Work item:
Give the entries back exactly as they stand, but without pictures.

Data for this task:
****************************************

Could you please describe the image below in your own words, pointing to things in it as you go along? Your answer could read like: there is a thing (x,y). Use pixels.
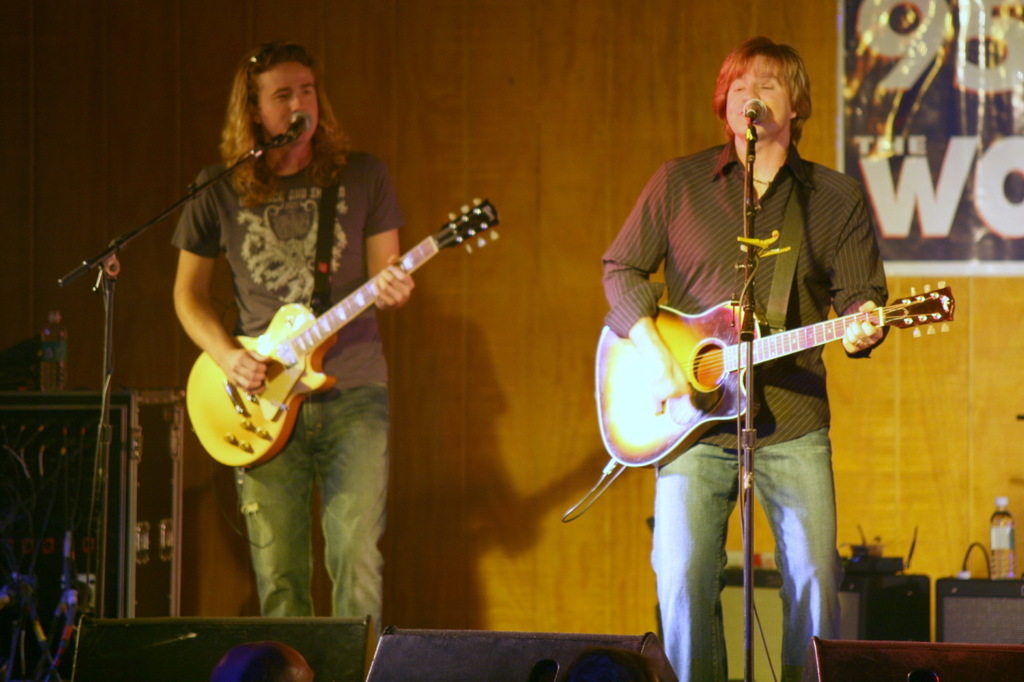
In this image two persons (621,305) are standing on the stage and holding a guitar (767,343). There are playing a musical instruments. There is a mic (748,109) and a stand (752,138). At the back side (918,481) there is a banner (976,163) and a yellow colored background (638,50). There is a water bottle (1008,568) and a speakers (544,667).
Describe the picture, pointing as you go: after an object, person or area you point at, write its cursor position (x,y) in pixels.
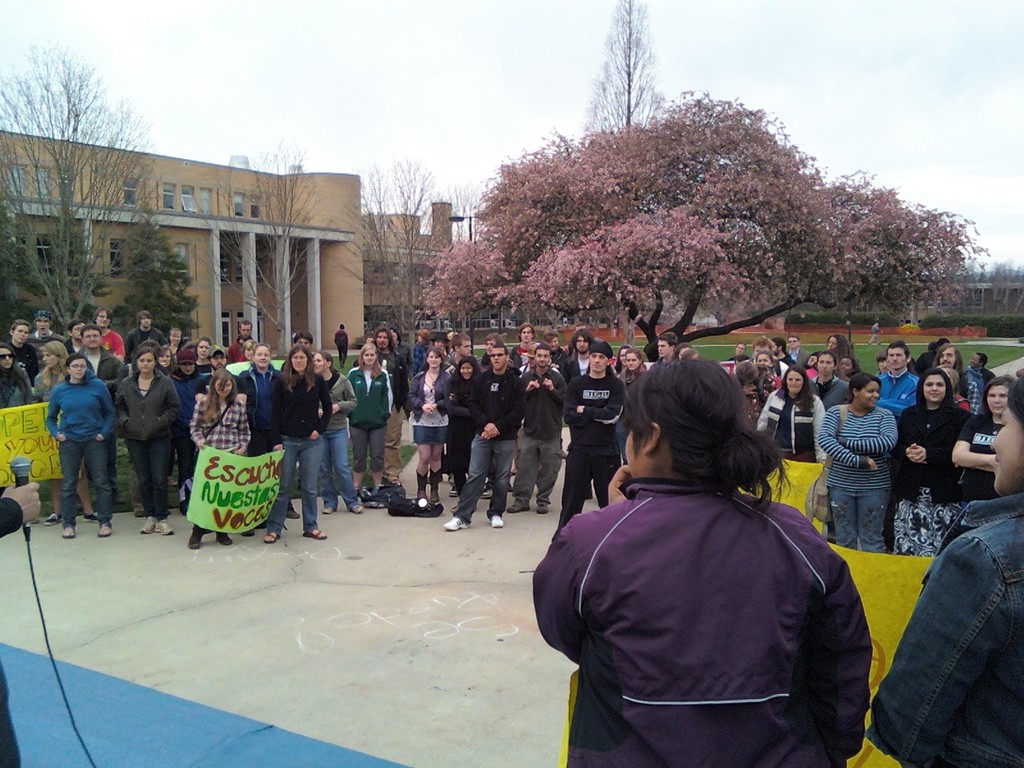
In this picture, we see many people (624,508) are standing. The girl (227,443) in check shirt (200,403) is holding a chart (249,500) with some text (238,483) written on it. In the background (367,296), there are many trees (717,282) and buildings (421,263). At the top of the picture (479,128), we see the sky (449,169) and at the bottom of the picture (124,712), we see a blue carpet (124,712) and we even see the hand (39,494) holding a microphone (23,469).
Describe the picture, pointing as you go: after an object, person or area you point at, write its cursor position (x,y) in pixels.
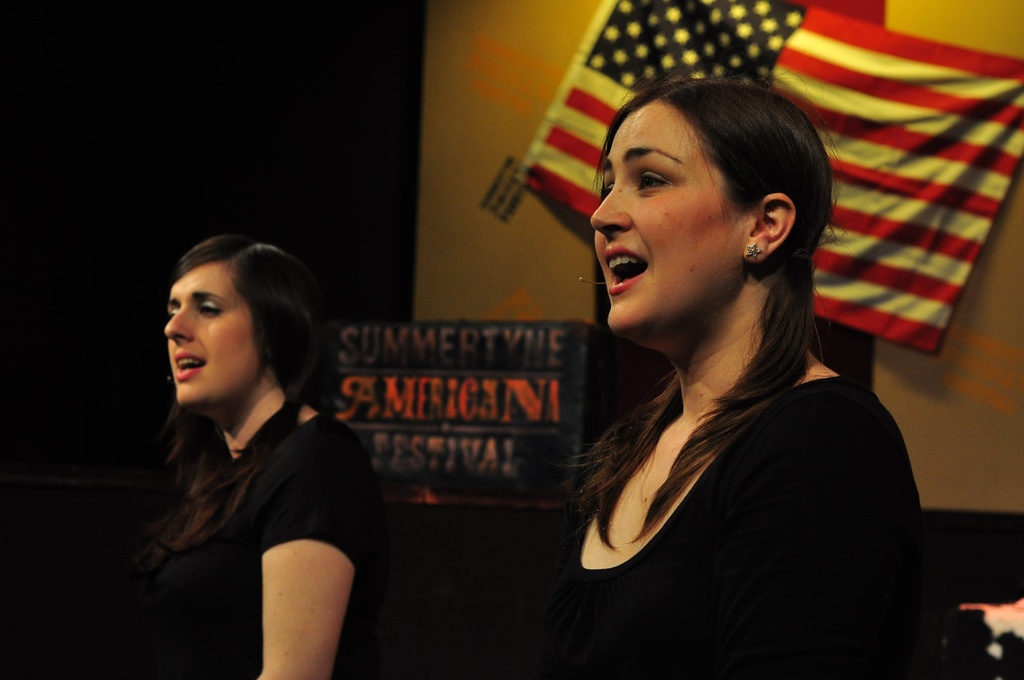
In this image, we can see persons (343,502) wearing clothes (378,491). There is a flag (850,89) on the wall (463,69). There is a board (531,368) in the middle of the image (536,389).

****************************************

Answer box:
Could you please describe the image below in your own words, pointing to things in it as you go along? Your answer could read like: there is a thing (x,y). Use pixels.
In this image two persons (621,305) are standing on the stage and holding a guitar (767,343). There are playing a musical instruments. There is a mic (748,109) and a stand (752,138). At the back side (918,481) there is a banner (976,163) and a yellow colored background (638,50). There is a water bottle (1008,568) and a speakers (544,667).
Describe the picture, pointing as you go: after an object, person or area you point at, write its cursor position (x,y) in pixels.
In this picture, we see many people (624,508) are standing. The girl (227,443) in check shirt (200,403) is holding a chart (249,500) with some text (238,483) written on it. In the background (367,296), there are many trees (717,282) and buildings (421,263). At the top of the picture (479,128), we see the sky (449,169) and at the bottom of the picture (124,712), we see a blue carpet (124,712) and we even see the hand (39,494) holding a microphone (23,469).
Describe the picture, pointing as you go: after an object, person or area you point at, write its cursor position (x,y) in pixels.
In this image, we can see persons (343,502) wearing clothes (378,491). There is a flag (850,89) on the wall (463,69). There is a board (531,368) in the middle of the image (536,389).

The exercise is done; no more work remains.